• Fragmento citado:
====================
Ana Belén Caminero, jefa de Sección de Neurología del Complejo Asistencial de Ávila y coordinadora del Grupo de Estudios de Esclerosis Múltiple y Enfermedades Neuroinmunológicas Relacionadas de la Sociedad Española de Neurología, lo explica.

Una parte importante de la investigación sobre la relación entre el Epstein-Barr y la patología "se había centrado en el antígeno nuclear EBNA1, una proteína expresada durante la fase de latencia del virus y esencial para el mantenimiento del genoma viral en las células infectadas".

En declaraciones al Science Media Centre, apunta que el trabajo actual "aporta una visión complementaria al demostrar que una parte muy importante de la respuesta de los linfocitos T CD4+ frente al virus se dirige frente a proteínas estructurales del propio virión, especialmente proteínas de la cápside y glucoproteínas de la envoltura del virión, producidas durante la fase lítica o de replicación activa del virus".

Aunque no crea que el trabajo actual suponga un cambio de paradigma respecto a la enfermedad, sí es "una ampliación importante de nuestro conocimiento sobre la inmunología y la biología de la esclerosis múltiple".

Si bien no cambia la práctica asistencial, Caminero apunta que el trabajo "ofrece una explicación biológica adicional de por qué las terapias dirigidas frente a las células B han demostrado una eficacia tan notable en la esclerosis múltiple".
====================
• Registros:
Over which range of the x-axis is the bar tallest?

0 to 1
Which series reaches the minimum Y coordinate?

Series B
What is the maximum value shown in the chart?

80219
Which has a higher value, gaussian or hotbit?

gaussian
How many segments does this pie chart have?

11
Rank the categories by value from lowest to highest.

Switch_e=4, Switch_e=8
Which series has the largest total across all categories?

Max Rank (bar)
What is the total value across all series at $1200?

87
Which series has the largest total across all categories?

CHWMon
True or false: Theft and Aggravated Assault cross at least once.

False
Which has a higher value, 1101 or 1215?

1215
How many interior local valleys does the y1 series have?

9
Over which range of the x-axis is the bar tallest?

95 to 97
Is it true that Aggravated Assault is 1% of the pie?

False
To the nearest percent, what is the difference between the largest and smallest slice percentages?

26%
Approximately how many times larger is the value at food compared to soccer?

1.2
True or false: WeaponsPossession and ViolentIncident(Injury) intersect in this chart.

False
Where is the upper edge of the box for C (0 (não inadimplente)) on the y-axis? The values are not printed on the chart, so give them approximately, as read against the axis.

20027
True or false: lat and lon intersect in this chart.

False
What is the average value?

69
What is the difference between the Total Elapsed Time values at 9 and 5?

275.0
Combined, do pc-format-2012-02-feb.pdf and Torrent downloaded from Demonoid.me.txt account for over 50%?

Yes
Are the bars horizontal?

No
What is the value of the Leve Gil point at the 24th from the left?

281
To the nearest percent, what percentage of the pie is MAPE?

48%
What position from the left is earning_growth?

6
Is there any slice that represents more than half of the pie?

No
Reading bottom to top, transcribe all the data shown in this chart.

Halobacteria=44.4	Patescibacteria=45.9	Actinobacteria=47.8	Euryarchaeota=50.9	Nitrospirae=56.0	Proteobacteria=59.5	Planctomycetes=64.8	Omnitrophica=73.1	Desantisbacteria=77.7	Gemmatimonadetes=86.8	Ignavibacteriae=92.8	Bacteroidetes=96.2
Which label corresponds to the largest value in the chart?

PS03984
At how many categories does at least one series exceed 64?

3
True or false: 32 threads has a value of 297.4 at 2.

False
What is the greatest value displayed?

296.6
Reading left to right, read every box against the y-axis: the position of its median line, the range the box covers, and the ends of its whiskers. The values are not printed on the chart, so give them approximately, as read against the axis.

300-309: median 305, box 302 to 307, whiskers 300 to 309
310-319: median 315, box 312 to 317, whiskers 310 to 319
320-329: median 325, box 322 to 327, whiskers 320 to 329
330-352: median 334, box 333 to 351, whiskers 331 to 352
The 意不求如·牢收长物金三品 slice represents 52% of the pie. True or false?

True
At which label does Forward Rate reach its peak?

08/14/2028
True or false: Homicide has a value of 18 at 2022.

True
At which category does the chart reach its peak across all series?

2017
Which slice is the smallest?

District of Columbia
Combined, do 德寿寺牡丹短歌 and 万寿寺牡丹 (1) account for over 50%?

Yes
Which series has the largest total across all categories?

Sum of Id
====================
Copia el tramo del fragmento sobre la esclerosis múltiple que va desde "Ana Belén Caminero, jefa" hasta "Neurología, lo explica." y cambia "coordinadora" por "responsable".

Ana Belén Caminero, jefa de Sección de Neurología del Complejo Asistencial de Ávila y responsable del Grupo de Estudios de Esclerosis Múltiple y Enfermedades Neuroinmunológicas Relacionadas de la Sociedad Española de Neurología, lo explica.